Вырвиглаз продолжал разводить краску в миске. Отец возжелал холодца громче. Вырвиглаз испугался, что дело пошло по худшему сценарию. И лучше удалиться в баню, поспать там.

– Сиди, – тихо сказал отец и вышел.

Вырвиглаз сразу всё понял и попытался вылезти в окно, но рама была забита. Дверь оказалась подпёрта с другой стороны, Вырвиглаз толкнул её плечом, но только ушибся.
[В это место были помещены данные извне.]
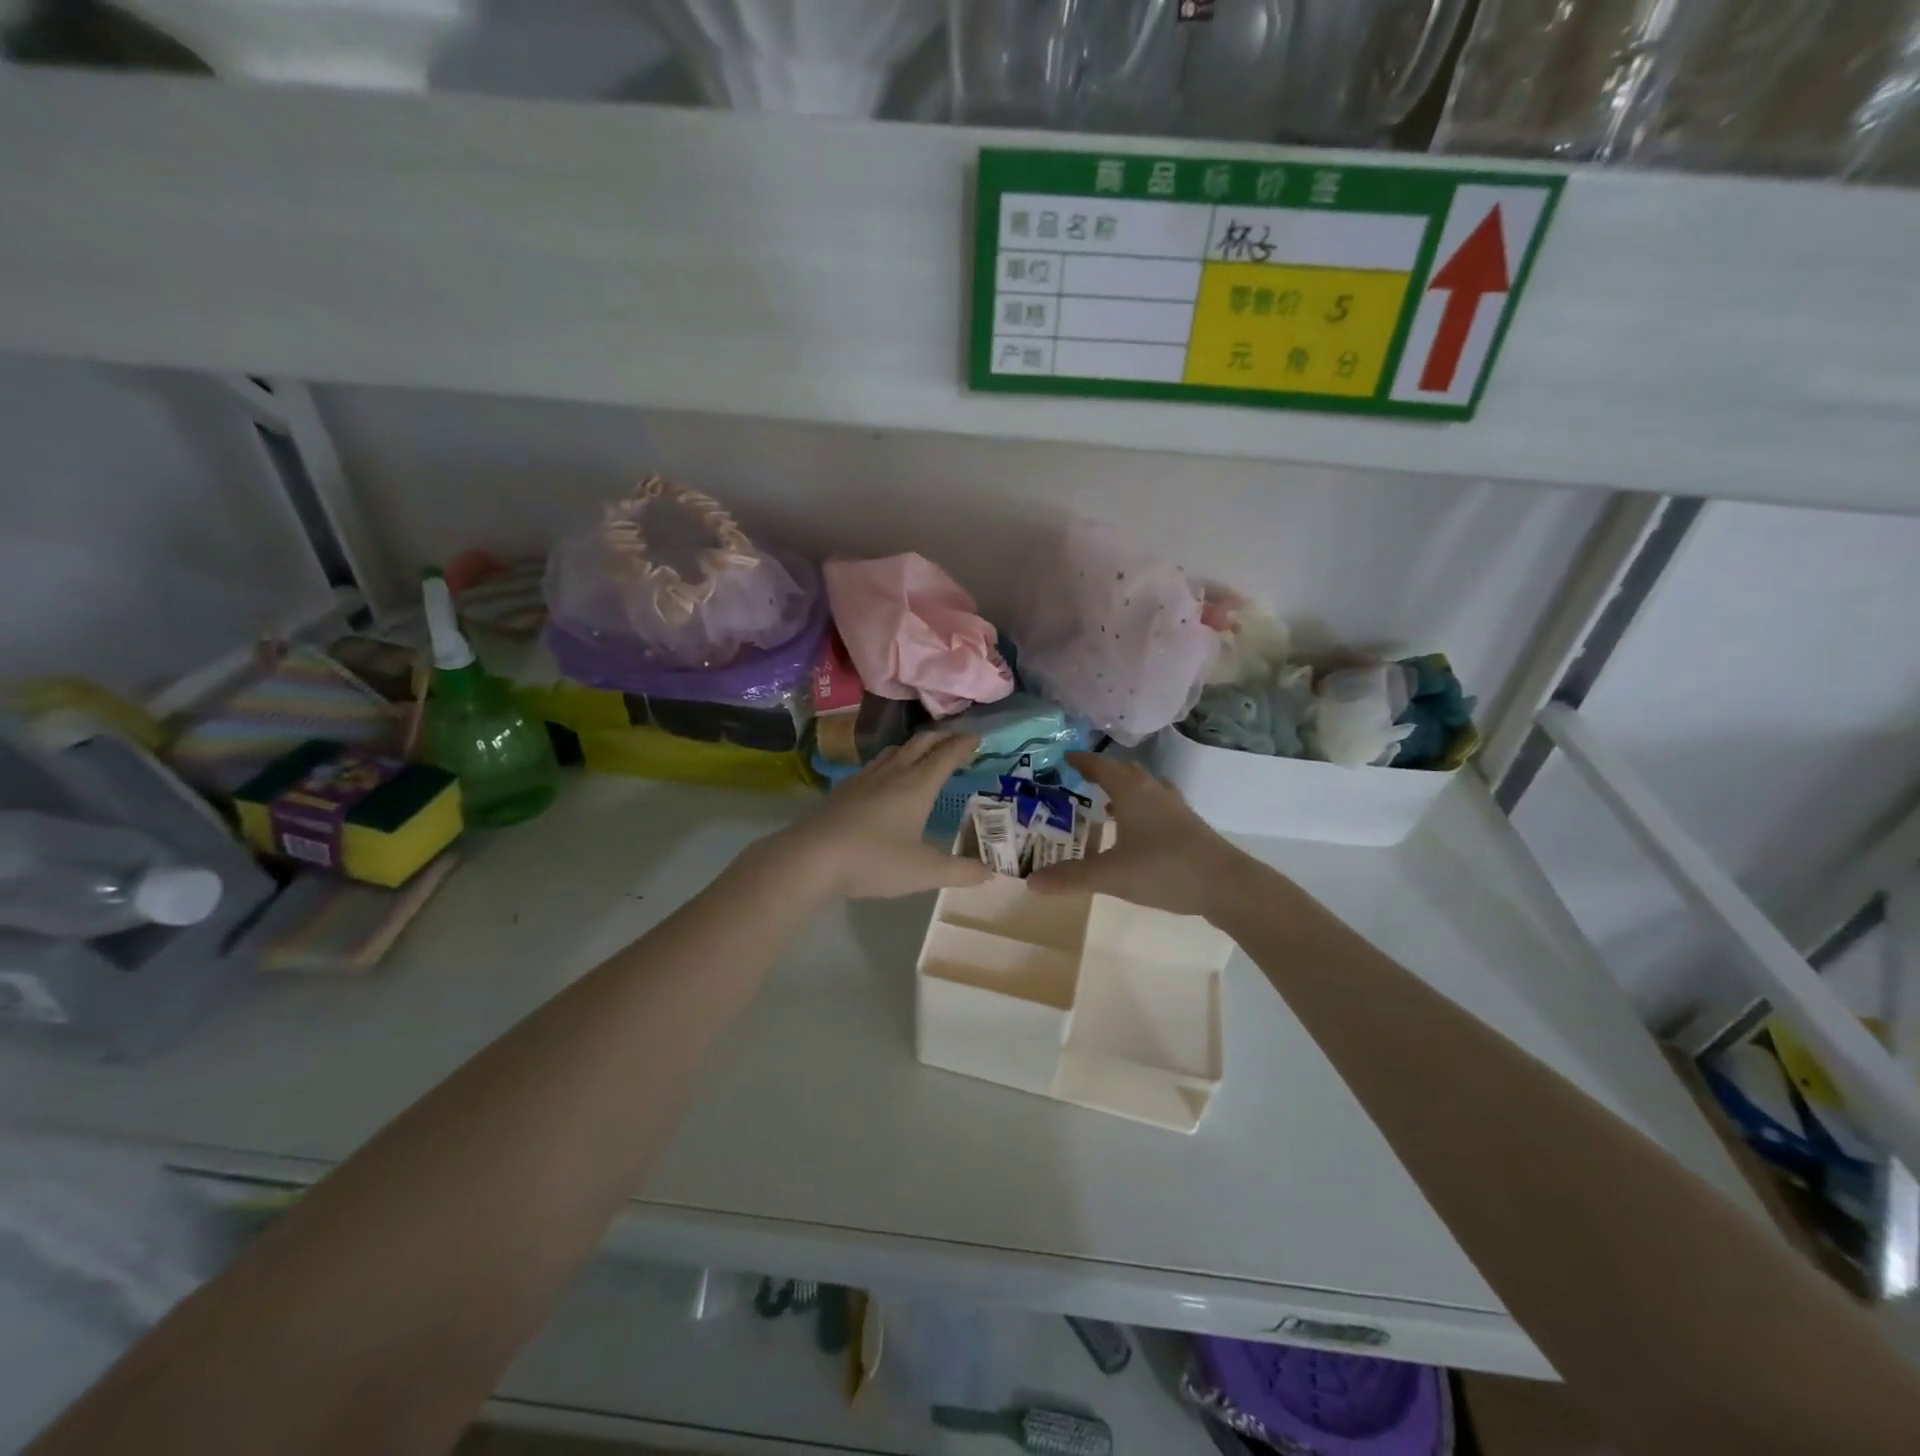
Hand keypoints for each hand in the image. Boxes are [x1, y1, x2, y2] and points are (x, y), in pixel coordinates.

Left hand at [776, 732, 992, 900]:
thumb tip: (990, 872)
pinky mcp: (844, 789)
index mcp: (917, 786)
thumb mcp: (925, 872)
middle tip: (956, 741)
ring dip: (914, 747)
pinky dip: (891, 761)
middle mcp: (893, 773)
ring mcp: (865, 778)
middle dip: (942, 738)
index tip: (977, 738)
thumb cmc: (874, 861)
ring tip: (923, 754)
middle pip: (920, 743)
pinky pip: (875, 764)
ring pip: (895, 751)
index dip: (963, 744)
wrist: (811, 857)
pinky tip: (885, 778)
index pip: (946, 755)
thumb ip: (960, 871)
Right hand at [1028, 753, 1251, 919]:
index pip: (1100, 766)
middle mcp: (1153, 791)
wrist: (1227, 885)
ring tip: (1104, 805)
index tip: (1064, 758)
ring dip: (1123, 790)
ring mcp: (1175, 806)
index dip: (1081, 761)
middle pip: (1124, 772)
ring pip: (1144, 787)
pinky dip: (1139, 807)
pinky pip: (1156, 804)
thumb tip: (1031, 882)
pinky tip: (1135, 830)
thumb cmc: (1164, 870)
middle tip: (1079, 780)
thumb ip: (1071, 878)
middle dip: (1101, 773)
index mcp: (1131, 792)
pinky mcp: (1188, 824)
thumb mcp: (1110, 876)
Через минуту явился папаша с ружьём.

Отец уселся на табуретке, зажал ружьё между коленями и принялся медленно его заряжать.

Вырвиглазу было тошно и скучно одновременно. Потому что он прекрасно знал две вещи. Ружьё не стреляет и никогда не стреляло. После ружья обычно следовала вспышка ярости, заканчивавшаяся подвалом. В подвале сидеть не хотелось, на вечер у Вырвиглаза были другие планы.

Отец зарядил ружьё и принялся прилаживать его к виску. Вырвиглаз смотрел. Он знал, что случится сейчас. Сейчас отец начнёт ныть. И будет ныть долго, нудно, а если пошевельнуться, то нытьё мгновенно переплавится в ярость. Поэтому Вырвиглаз терпел.

Впрочем, долго терпеть ему не пришлось, отец поглядел на ружьё и с отвращением уронил его на пол. Затем он немного пришёл в бешенство и минут десять гонялся за Вырвиглазом по комнате с ремнём, Вырвиглаз был ловок и отстегать себя не дал. Под конец отец устал и сказал, что пойдёт немного покурит, а потом вернётся и продолжит разговор. Отец приоткрыл дверь, и Вырвиглаз попытался выскользнуть, однако не удалось, отец в прыжке ухватил Вырвиглаза за пятку, и дальше Вырвиглаз уже не пытался сопротивляться – у отца были мощные шофёрские руки.

Однако Вырвиглаз энергично лягался, так что отец очень быстро устал. После чего он отволок Вырвиглаза на кухню, спустил его в подвал, и, поднатужившись, сдвинул на крышку газовую плиту.

Подвал был достаточно комфортабельным местом, Вырвиглаз, привыкший к частым подземным заточениям, оборудовал его по возможности с удобствами. С диванчиком, магнитофоном, пледом и весёлым освещением, которое снаружи отключить нельзя было.

Вырвиглаз открыл банку вишнёвого компота, устроился на диване, включил музыку и стал отдыхать. Он знал, что до утра отец его не выпустит и что сделать с этим ничего нельзя. Поэтому не напрягался. Даже уснул. Проснулся в семь часов утра. Наверху было тихо.